В дверях маленькой желтой виллы на живописном побережье озера Маджоре стояла женщина. У дома были арочные окна, черепичная крыша с широкими скатами и балкончик над дверью, опирающийся на две спиральные колонны. Над садовой оградой росла арка из роз. Некогда там позировала для фотографии пара молодоженов – трогательно юных, казалось, еще не доросших до женитьбы,– не видя ни солнца, ни птиц, ни роз, ни чудесного озера позади… ничего, кроме друг друга.
Мэгги стояла на веранде своего нового дома и смотрела на женщину, которую знала всего сорок восемь часов и которая пыталась заставить ее сидеть взаперти.
Женщину звали Антонеллой. Она жила в деревне. Ей можно доверять – все, что Мэгги сказали на прощание Фубини.
Антонелла протянула тонкие руки к ребенку, которого Мэгги пыталась укачать.
– Gracie, Антонелла! Не надо,– сопротивлялась она.
Однако женщина вытащила из кармана платья словарик, с которым она весь день сверялась, и, подняв голову, произнесла:
– Кормить ребенок. Кормить!
На глазах у Мэгги навернулись слезы: ведь именно это она и пыталась делать! Но ребенок упорно отказывался от груди, и молоко, как назло, пропало. С кормящими матерями такое случается, если поднимать вокруг них суматоху – причем на незнакомом языке – и заставлять разбираться в ящиках, присланных Феликсом.
Антонелла копошилась в груде коробок, словно орлица, подбирающая веточки для гнезда. Среди вещей оказалась статуя Черной Богоматери – красивой стройной женщины, сидящей с ребенком на руках. Дух захватывало от одного взгляда на этот шедевр, выполненный из древесины грецкого ореха – только венцы мадонны и младенца и ожерелье Девы Марии были позолочены. И у матери, и у ребенка были широкие носы, как у Мэгги.

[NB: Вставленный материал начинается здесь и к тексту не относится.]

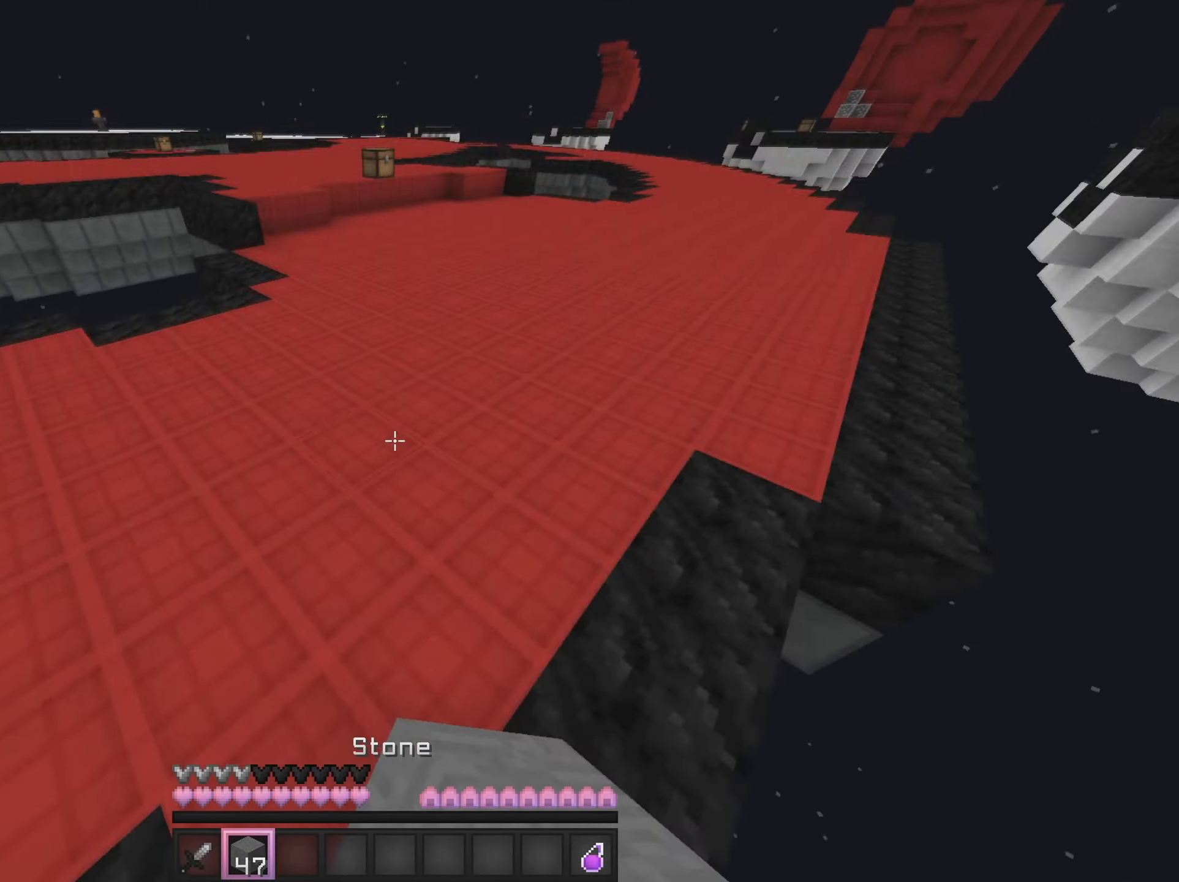
{"keys": ["a", "w"], "mouse": [], "events": [[150, "a", "down"]]}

В записке говорилось, что это копия Богоматери Рокамадурской – французской скульптуры двенадцатого века.
Не зная языка, Мэгги не могла велеть Антонелле и грузчикам прекратить суету и проверить, заперт ли черный ход, исправен ли телефон, крепка ли кованая решетка на фасадных окнах. Находясь рядом с ними, она все же не чувствовала себя защищенной. Ее вынуждали лежать, когда она не могла усидеть на месте – ей не терпелось обойти территорию, найти путь к отступлению, раздобыть нож и ружье, встать на страже. Убийцы Сэма могут убить и ее ребенка.
Думая, сможет ли она когда-нибудь привыкнуть к этому дому, совершенно чужому сейчас, Мэгги поняла, куда хочет пойти.